WEST FRANKFORT — Few would think the Lithuanian centennial celebration would make its way to West Frankfort, but this week it did just that.
In an effort to document the American portion of the Lithuanian Diaspora — which occurred under Soviet rule during the last century — two Lithuanian nationals have spent the last two years traveling the eastern seaboard, and now the Midwest, marking Lithuanian sites of all kinds on an interactive map.
Augustinas Zemaitis said he initially started the project as a hobby — it was an “encyclopedia of the Lithuanian Diaspora” and said this gained attention from many in his country, especially those in the government.
Zemaitis said “there was almost no information on these sites,” which is what led to start the project in the first place. He said he tries “to fill that gap.”
He said with the looming 2018 centennial, the Lithuanian government paid he and his wife's, Aiste Zemaitis, travel and expenses to go to the United States in 2017 and 2018 to photograph and map out sites of significance to Lithuanian immigrants. This meant churches, parks, clubs, statues and cemeteries — anything with a tie to Lithuania.
Augustinas Zemaitis said this is how they found West Frankfort. By doing a search on Google Maps, he said they discovered the Lithuanian Cemetery there. After a few calls, he was put in touch with Theresa Renik, a second-generation Lithuanian-American.

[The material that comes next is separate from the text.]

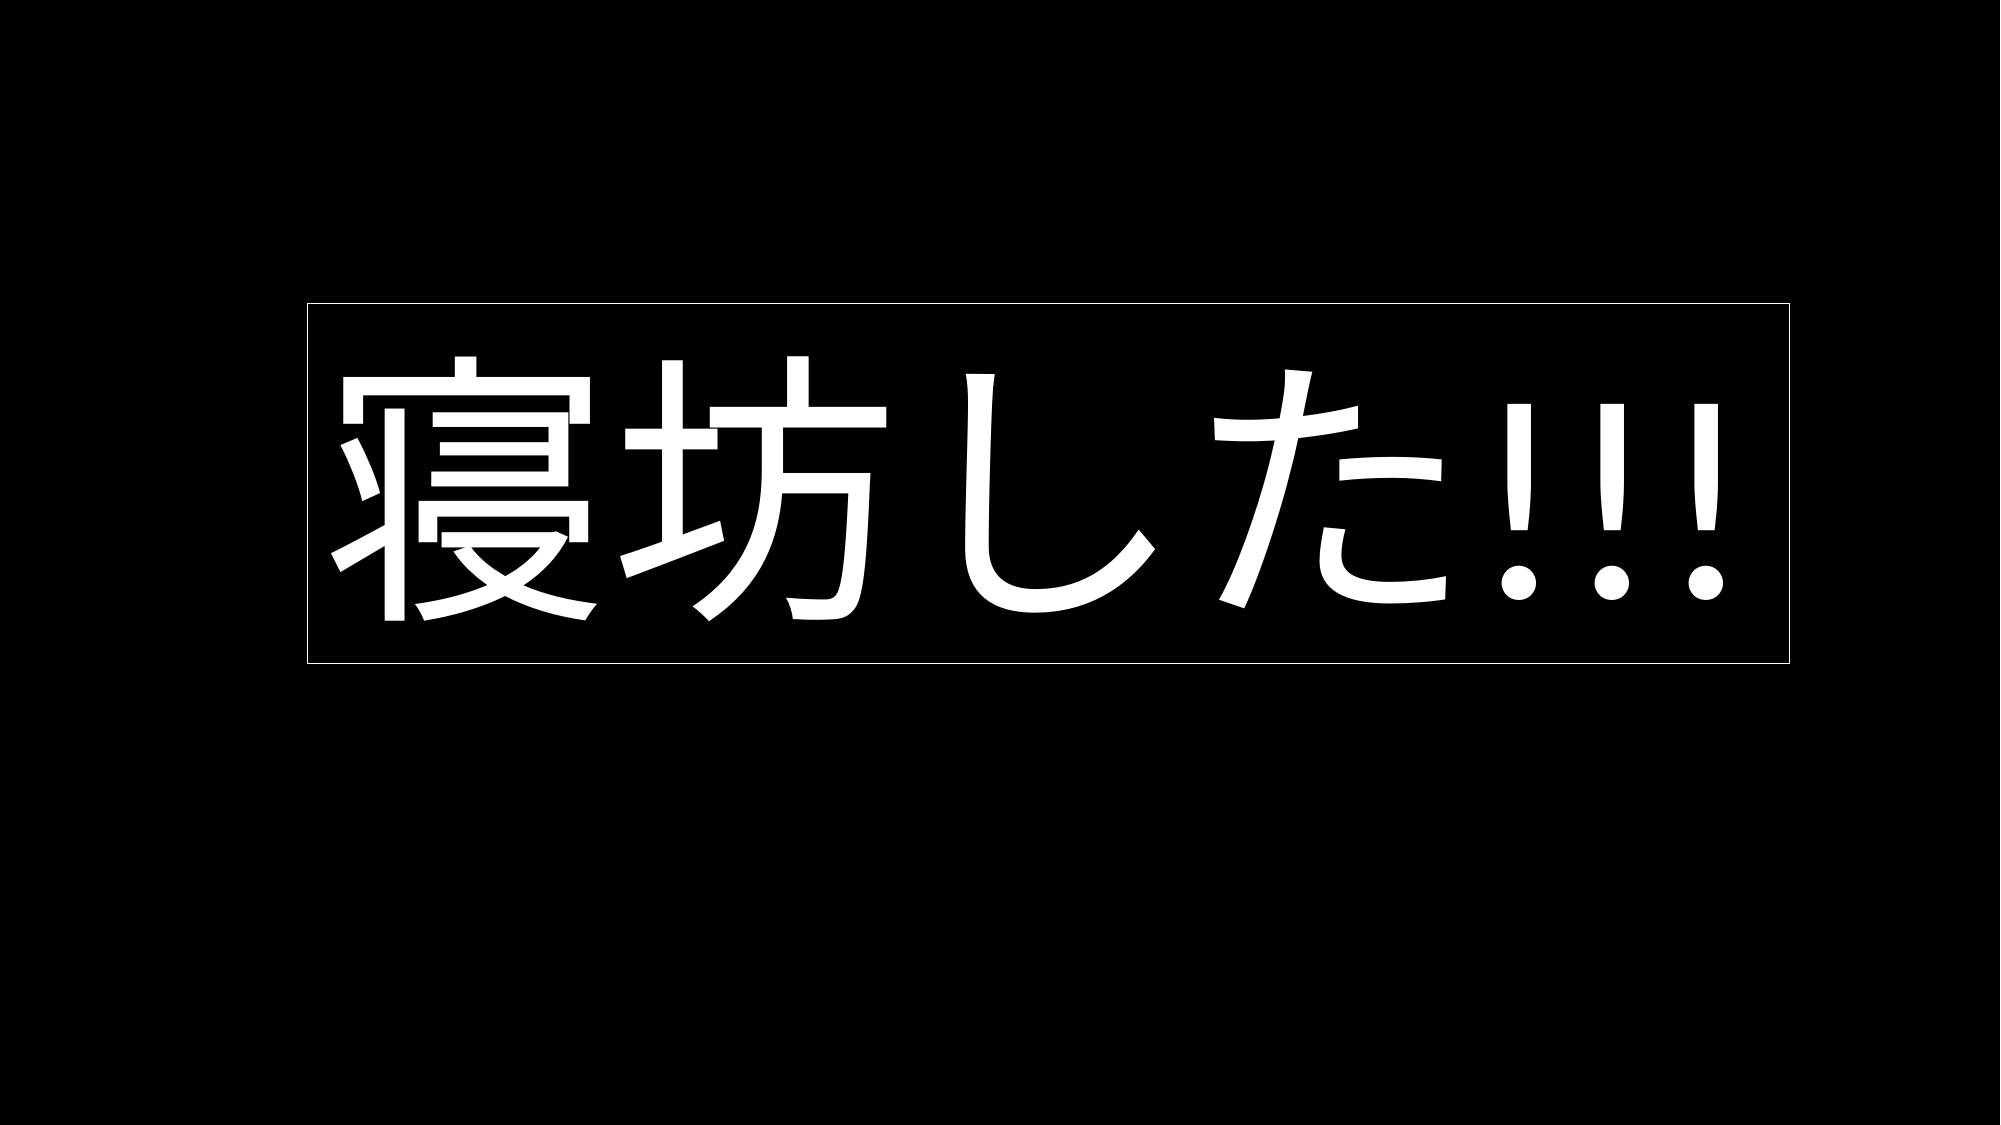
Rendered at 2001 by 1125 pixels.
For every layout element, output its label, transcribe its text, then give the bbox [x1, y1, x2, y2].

Renik met the Zemaitises on Friday morning in West Frankfort with a handful of local residents to chat over coffee and doughnuts, then it was a trip to the Lithuanian cemetery, less than a mile down the road from West Frankfort’s Catholic cemetery.
When they arrived, Augustinas and Aiste started to photograph historic headstones for their project while being guided by Renik.
“It takes you guys coming to show us what we have,” Renik said as she discovered a new marker for the first time.
“I think it’s an honor,” Renik said of the visit by the Lithuanian team.
Augustinas said the project has been gratifying. He’s enjoyed seeing how his country’s history has spread to the U.S.
Aiste said they feel a sense of responsibility when visiting theses, often small, Lithuanian communities.
“We are, in a way, representatives of Lithuanian government,” she said, adding that the citizens they meet often feel validated or honored to be recognized by their family’s country of origin.
Augustinas said this trip in the states will cover a lot of the rust belt in the Midwest. They will be heading home at the end of September. He said the map, located at truelithuania.com, will be up in October or November.